* Written instruction A *
Please repeat the records word for word, from their first line through the line containing "26: (263, 282)", inclusive, and leave the pictures out of your answer.

* Extract *
=====

I'm also writing a 2D game at this time but I'm using a tile based engine. Not sure what you're using, but if you're using a tile based engine like me, I'd definetly recommend reducing the number of draw calls on sprites that are not being rendered.
Quote:Original post by Sol Blue
I'm writing a 2D game with ID3DXSprite. Right now, I tell the Sprite object to draw everything without regard to whether it's currently in the client area or not. For example, the world map's dimensions are many thousands of pixels, but the Sprite object is told to draw all the tiles, even though most of them are off-screen.

Is this slow? Should I figure out what's currently in the screen boundaries and draw only that?
It's preferable to not draw things outside the screen if possible. It's quite straightforward to check if a rectangle is in another rectangle (I.e. sprite in screen), and probably worth doing.
Having said that, profile your app and see if ID3DXSprite calls are a bottleneck. There's no point in optimising something that isn't a problem.

Quote:Original post by blueshogun96
Minimizing the number of draw calls is usually the most common and best ways to optimize your game (afaik)

=====

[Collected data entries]
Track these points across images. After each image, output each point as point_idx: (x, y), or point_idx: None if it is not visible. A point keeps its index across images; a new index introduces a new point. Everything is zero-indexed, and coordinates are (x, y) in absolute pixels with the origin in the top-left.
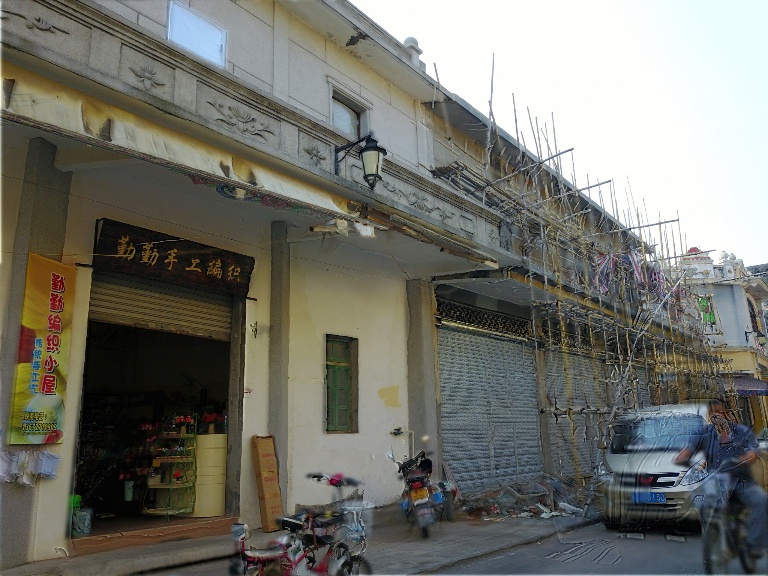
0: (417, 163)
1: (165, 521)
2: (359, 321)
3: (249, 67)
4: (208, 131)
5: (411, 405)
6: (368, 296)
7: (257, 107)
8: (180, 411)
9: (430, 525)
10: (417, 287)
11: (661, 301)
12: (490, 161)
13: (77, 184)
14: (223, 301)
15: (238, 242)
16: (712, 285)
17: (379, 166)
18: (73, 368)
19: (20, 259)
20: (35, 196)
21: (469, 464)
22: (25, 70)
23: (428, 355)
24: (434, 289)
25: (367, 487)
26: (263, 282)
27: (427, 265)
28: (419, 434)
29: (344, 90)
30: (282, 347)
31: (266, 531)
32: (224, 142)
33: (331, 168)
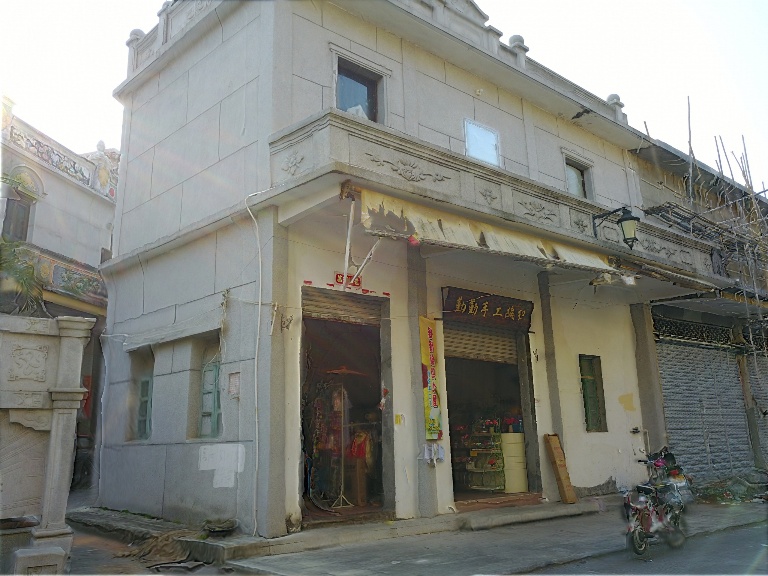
0: (629, 204)
1: (491, 494)
2: (599, 342)
3: (513, 156)
4: (530, 227)
5: (643, 409)
6: (603, 321)
7: (544, 198)
8: (485, 416)
9: (690, 503)
10: (640, 310)
11: None
12: (686, 188)
13: (429, 264)
14: (510, 335)
15: (522, 292)
16: None
17: (635, 231)
18: (442, 389)
19: (414, 320)
20: (417, 278)
21: (690, 458)
22: (444, 212)
23: (654, 367)
24: (650, 309)
25: (618, 475)
26: (537, 319)
27: (648, 291)
28: (653, 433)
29: (573, 156)
30: (555, 367)
31: (566, 503)
32: (537, 232)
33: (591, 232)
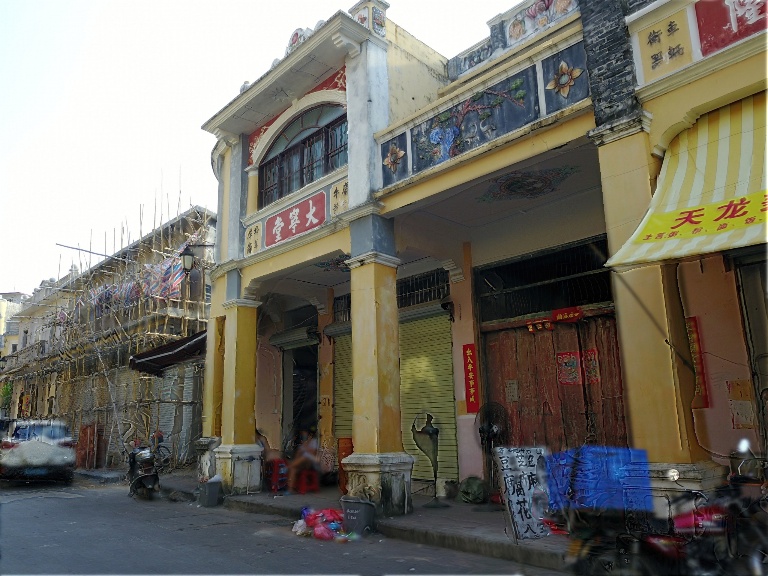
0: None
1: None
2: None
3: None
4: (1, 373)
5: None
6: None
7: None
8: None
9: None
10: None
11: None
12: None
13: None
14: None
15: None
16: None
17: None
18: None
19: None
20: None
21: None
22: None
23: None
24: None
25: None
26: None
27: None
28: None
29: None
30: None
31: None
32: (3, 373)
33: None
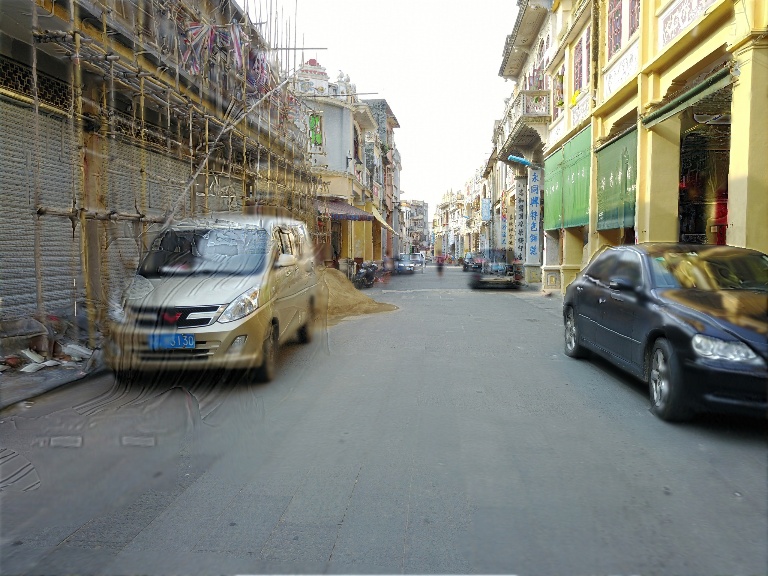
0: None
1: None
2: None
3: None
4: None
5: None
6: None
7: None
8: None
9: None
10: None
11: (261, 97)
12: None
13: None
14: None
15: None
16: (325, 104)
17: None
18: None
19: None
20: None
21: None
22: None
23: None
24: None
25: None
26: None
27: None
28: None
29: None
30: None
31: None
32: None
33: None
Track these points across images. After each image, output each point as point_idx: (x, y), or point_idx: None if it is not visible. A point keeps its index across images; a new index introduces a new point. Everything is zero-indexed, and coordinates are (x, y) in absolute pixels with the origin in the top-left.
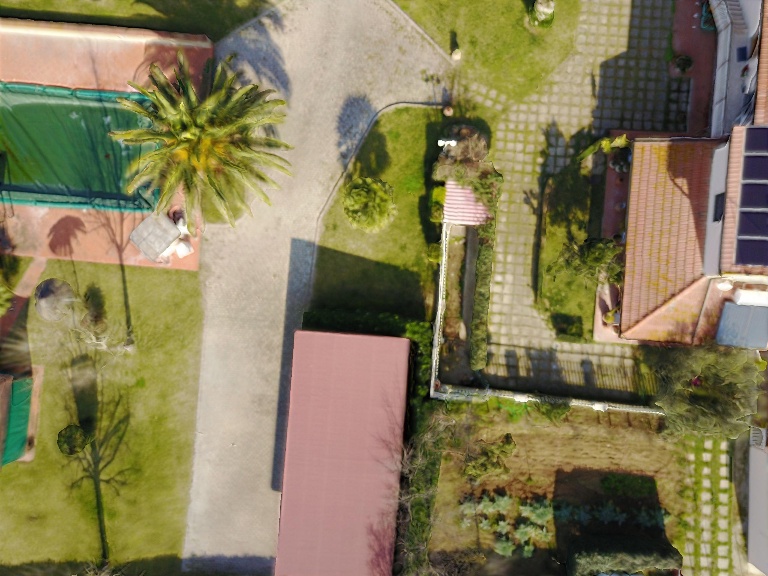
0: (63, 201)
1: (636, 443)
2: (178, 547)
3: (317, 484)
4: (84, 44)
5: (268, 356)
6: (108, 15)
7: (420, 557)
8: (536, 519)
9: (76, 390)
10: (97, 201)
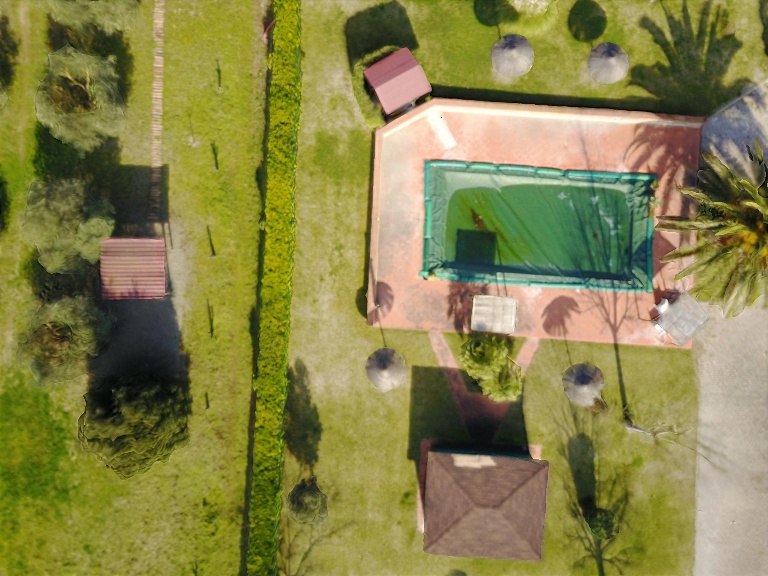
0: (556, 281)
1: None
2: None
3: None
4: (574, 126)
5: (763, 433)
6: (602, 98)
7: None
8: None
9: (574, 469)
10: (591, 281)
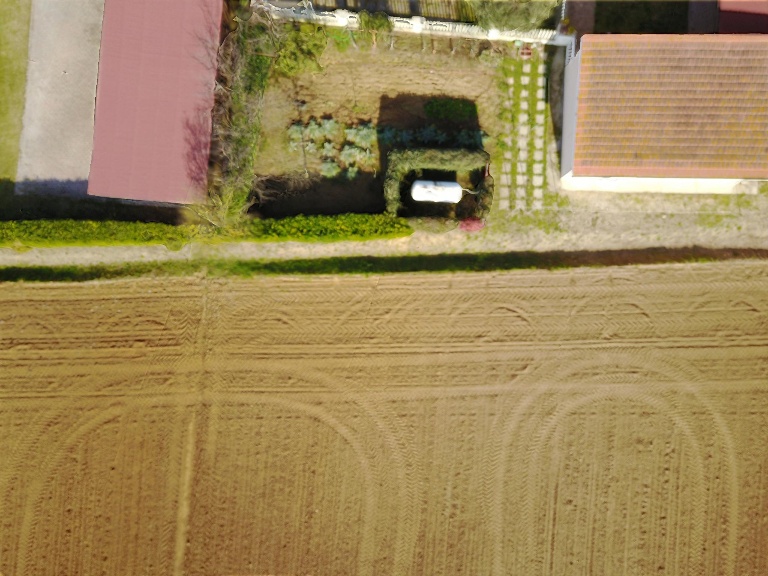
0: None
1: (458, 69)
2: (11, 172)
3: (133, 77)
4: None
5: None
6: None
7: (239, 161)
8: (360, 142)
9: None
10: None
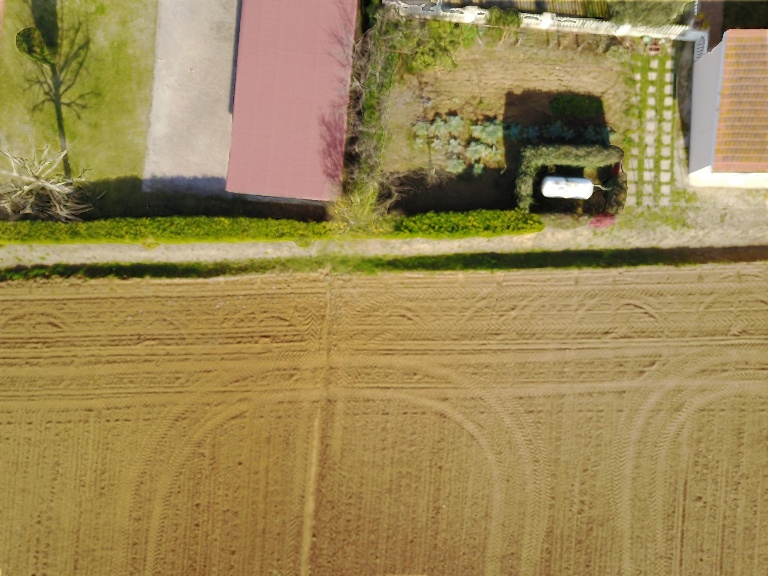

=====

* Written instruction B *
Finish out the next part of the forum thread about drawing off-screen sprites in a 2D game, starting where it stops.

* Expected answer A *
Track these points across images. After each image, output each point as point_idx: (x, y), or point_idx: None if it is not visible. A point keeps its index across images; a new index introduces a new point. Everything is zero-indexed, and coordinates are (x, y) in absolute pixels with the origin in the top-left.
0: (417, 163)
1: (165, 521)
2: (359, 321)
3: (249, 67)
4: (208, 131)
5: (411, 405)
6: (368, 296)
7: (257, 107)
8: (180, 411)
9: (430, 525)
10: (417, 287)
11: (661, 301)
12: (490, 161)
13: (77, 184)
14: (223, 301)
15: (238, 242)
16: (712, 285)
17: (379, 166)
18: (73, 368)
19: (20, 259)
20: (35, 196)
21: (469, 464)
22: (25, 70)
23: (428, 355)
24: (434, 289)
25: (367, 487)
26: (263, 282)

* Expected answer B *
True. ID3DXSprite batches everything as much as possible; for instance sorting by texture will cause it to render all sprites using texture A, then all sprites using texture B. If all sprites that use texture B are offscreen, then ID3DXSprite won't need to change texture and render a new batch.
This is assuming it doesn't bother checking screen bounds (Since that's probably not worth doing that low down).
It depends, just do some simple math and see how many data you're sending to your GPU and how many memory you're using. If it's a complicated 2d game, you could better start setting up a quadtree :-)
Thanks people! I'll only draw stuff in the screen, then, and plan on getting a profiler soon.